Italy government scuppers 2020 bid

By Massimiliano Di Giorgio

ROME (Reuters) - Prime Minister Mario Monti on Tuesday scotched Rome's bid to host the 2020 Olympic Games, saying Italy's difficult economic situation would prevent the government offering the necessary financial guarantees.

"We arrived at the unanimous conclusion that in Italy's current condition the government does not feel able to take on the commitment to offer the (financial) guarantee," needed to host the Olympics, Monti told reporters after a cabinet meeting.

Monti said that trying to host the Olympics could "put at risk the benefits that we trust will be achieved by the sacrifices we have asked of Italians."
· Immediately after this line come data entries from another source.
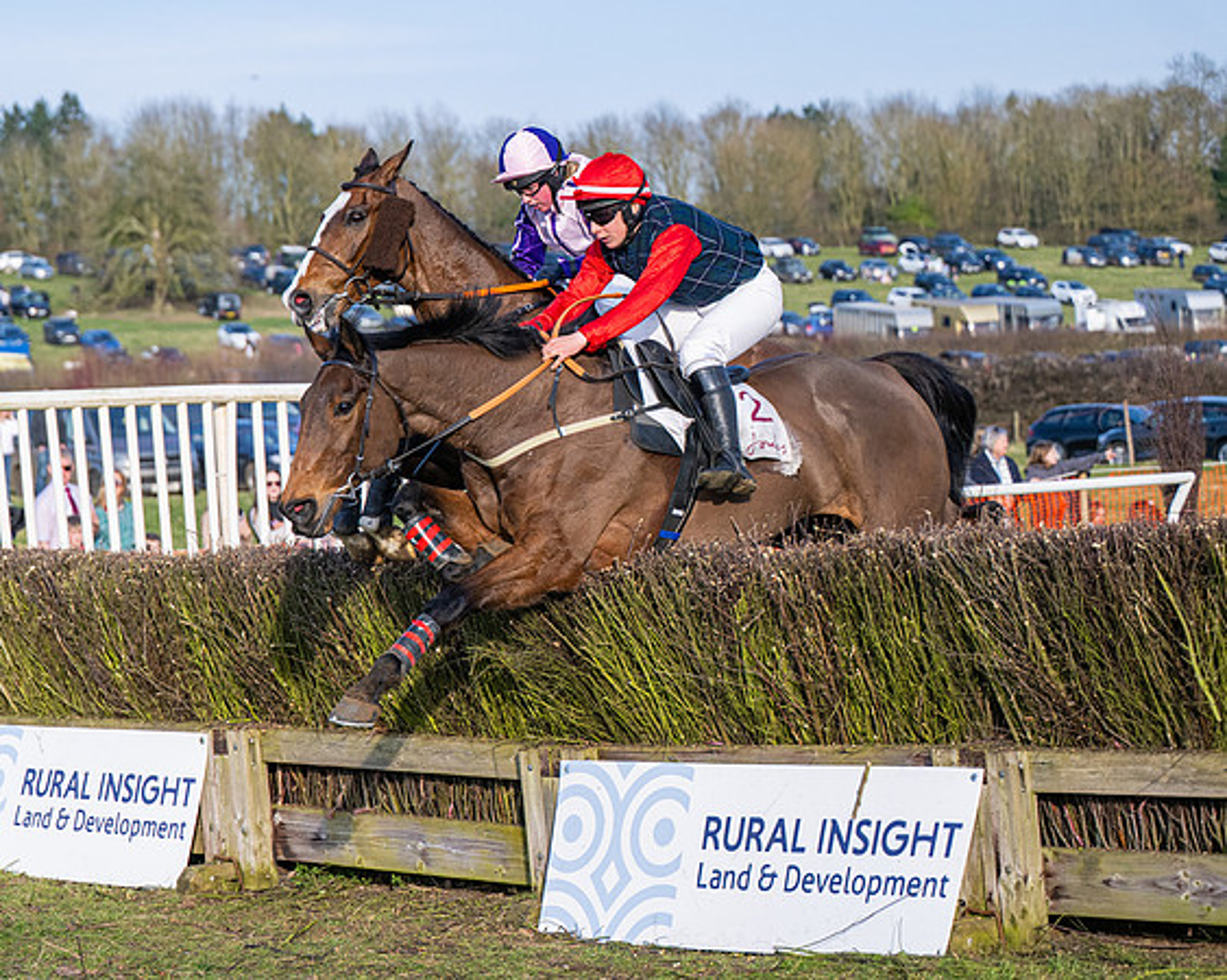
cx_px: 416
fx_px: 3742
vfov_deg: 14.9
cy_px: 416
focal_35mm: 103
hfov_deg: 18.6
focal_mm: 70
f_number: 2.8
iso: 400
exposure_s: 1/5000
Rome Mayor Gianni Alemanno and the country's Olympic Committee (CONI) have been urging Monti for weeks to back the bid for 2020, 60 years after Rome last hosted the Games in 1960. His decision not to do so is likely to be controversial in a sports loving nation.

The International Olympic Committee had demanded that national governments supported the bids by candidate cities with a letter by February 15 offering a guarantee to plug any financial holes that could arise during the preparations for the Games.

Supporters of the bid had argued that hosting the Olympics would provide investment and growth to help Italy's chronically weak economy, which most analysts believe is already in a recession that will last for most of this year.

Rome had planned to use many of the same venues built for the 1960 Olympics if it had been awarded the 2020 Games. Doha, Madrid, Istanbul, Tokyo and Baku, Azerbaijan have also said they will bid.

The 2012 Olympics will be held in London this summer, while the venue for the 2016 Games will be Rio de Janeiro.